When you run this process having a fixed catalog (e.g. an oCPU is mapped to 16GB RAM and 1Gbps of network bandwidth) and you scale in the traditional way (in powers of two: 2,4,8,16,32,64..) it is much easier to predict capacity. With this new model, where you have true flexibility it turns into a more complex process.
Oracle Cloud was the first major cloud provider implementing “off-box” virtualization in its cloud regions (it’s a design principle). We took the network and IO virtualization out of the server stack and placed it directly in the network. By doing so, customers can provision dedicated hosts with no hypervisor overhead, where there is no compute shared resources, neither noisy neighbors. All this within a full software-defined Layer 3 topology.
Let’s take a look at how OCI networking works. You might be wondering what an “off-box” virtualization is. I define it as a little supercomputer embedded in the network. It’s an intelligent card where you can offload services like virtual switching, software-defined storage, and data/network encryption. Having this in place will free up valuable CPU cores from the host and provide higher performance.
As you can see all the network and I/O virtualization is done within the SmartNIC. These SmartNIC will connect on one port to the host physical NIC and on the other hand to the Top of the Rack (ToR) switches.
We have gone over the description of a single rack, however, at large scale datacenters, you will have thousand of racks per pods, and thousands of pods per Datacenter. That makes the network an interesting place to live.

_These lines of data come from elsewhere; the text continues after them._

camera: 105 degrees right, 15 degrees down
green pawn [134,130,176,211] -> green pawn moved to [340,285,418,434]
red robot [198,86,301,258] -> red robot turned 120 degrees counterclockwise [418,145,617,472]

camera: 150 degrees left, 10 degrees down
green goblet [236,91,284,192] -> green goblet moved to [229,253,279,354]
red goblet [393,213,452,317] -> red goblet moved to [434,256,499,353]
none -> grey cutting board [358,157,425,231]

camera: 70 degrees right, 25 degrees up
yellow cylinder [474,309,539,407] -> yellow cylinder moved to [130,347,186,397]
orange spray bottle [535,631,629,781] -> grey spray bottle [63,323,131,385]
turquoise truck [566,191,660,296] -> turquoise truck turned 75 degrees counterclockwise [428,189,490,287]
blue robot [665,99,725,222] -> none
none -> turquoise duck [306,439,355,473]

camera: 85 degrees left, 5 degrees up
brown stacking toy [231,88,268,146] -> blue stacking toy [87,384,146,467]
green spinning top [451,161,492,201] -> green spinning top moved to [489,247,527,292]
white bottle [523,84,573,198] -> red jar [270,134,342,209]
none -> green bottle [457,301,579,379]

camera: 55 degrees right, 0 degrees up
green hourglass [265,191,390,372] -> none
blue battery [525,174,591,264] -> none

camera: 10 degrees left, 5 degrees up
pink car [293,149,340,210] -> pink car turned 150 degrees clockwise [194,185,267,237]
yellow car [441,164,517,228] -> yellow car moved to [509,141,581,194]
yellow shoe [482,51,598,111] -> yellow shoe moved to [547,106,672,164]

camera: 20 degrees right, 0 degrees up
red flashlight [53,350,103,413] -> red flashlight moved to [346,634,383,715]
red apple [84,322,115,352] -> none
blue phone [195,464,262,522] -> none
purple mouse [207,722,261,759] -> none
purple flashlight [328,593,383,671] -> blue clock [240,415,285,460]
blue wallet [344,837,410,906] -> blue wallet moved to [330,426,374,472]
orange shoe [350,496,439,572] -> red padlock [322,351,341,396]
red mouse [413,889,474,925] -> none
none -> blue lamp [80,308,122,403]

When we look at the Datacenter implementation we find different areas where we can have bottlenecks. At a high level, you might find bandwidth constraints in a physical port, a switch itself or the network:
The network oversubscription is defined as the point where ingress bandwidth > egress bandwidth. If we translate this into the fabric world, it is the difference between the amount of bandwidth offered by the ToR switches and the amount of bandwidth available from the ToR into the network fabric.
Let’s pick an example. We will assume that we have 18 servers per rack (2RU each server), with 2x 50Gbps links between each server and the ToR.
- 18 Servers x 2 NICs = 36 NICs, each with 50Gbps = 1.8 Tbps traffic arriving to the ToR.
- ToR uplinks: N x 100Gbps . We will assume 8 x 100Gbps uplinks
- Oversubscription ratio: 1800 Gbps / 800 Gbps = 2.25:1
We get approx. a 2:1 oversubscription on the substrate. Looking to the previous SmartNIC that we had (2x25Gbps interfaces), the ratio was approx. 1:1 (1.125:1). That’s like having a dedicated highway for your traffic.
Let’s dive in the E3 topic. With the release of the E3 AMD shapes, how much bandwidth do we have per oCPU? Following are the specs for the AMD architecture:
For each 64-core processor, we have 50Gbps of network bandwidth. In an ideal scenario where we don’t have oversubscription, we divide the bandwidth between the oCPUs resulting in 781,25Mbps per core. However, Oracle is offering 1Gbps of network bandwidth per oCPU. That means that if we assign 1Gbps per CPU (up to 64) and divide it by the total BW (50Gbps) we get 28% of oversubscription. This is one of the trade-offs for using the new E3 shapes vs the Intel and E2 shapes.
Wait…there’s something weird here. The maximum bandwidth allocated is 40Gbps!!!
Yes, that’s right. You need to consider that VMs can burst traffic and that there is a hypervisor that requires also network bandwidth (usually not very high, but you still need bandwidth). To ensure we offer the best experience network bandwidth is rate limited at 40Gbps.
How does it compare with previous AMD shapes (E2 instances)? Maths will be the same as our previous example (781,25Mbps per core), however, when you look at Oracle’s offering, it provides 700 Mbps network bandwidth per core, so you will not be oversubscribing.
As you can see there are some network considerations you have to consider with the new model. If you want to check some of the performance tests comparing AMD EPYC against existing x86 standard alternatives, please visit Oracle’s official blog
The last thing I would like to highlight is that Oracle offers SLAs for network performance, so you are covered.
With flexible shapes, you have to balance between performance and flexibility. It is not an easy decision, but I think it’s the right one if you want to give customers freedom when configuring their environments. On the other hand, if you want to avoid network oversubscription, you have a wide variety of Intel and E2 shapes available. For me, it’s all about giving options to customers.
You can have some questions around the future roadmap of the E3 shapes. Will you have the capacity to burst network traffic to a larger number of Gbps per oCPU? And if so, will it be something that client can configure, or will it just be a default setting (static boundary)?
We will see how the evolution of the service is, but there is no doubt that Oracle is evolving their infrastructure to a real elastic platform.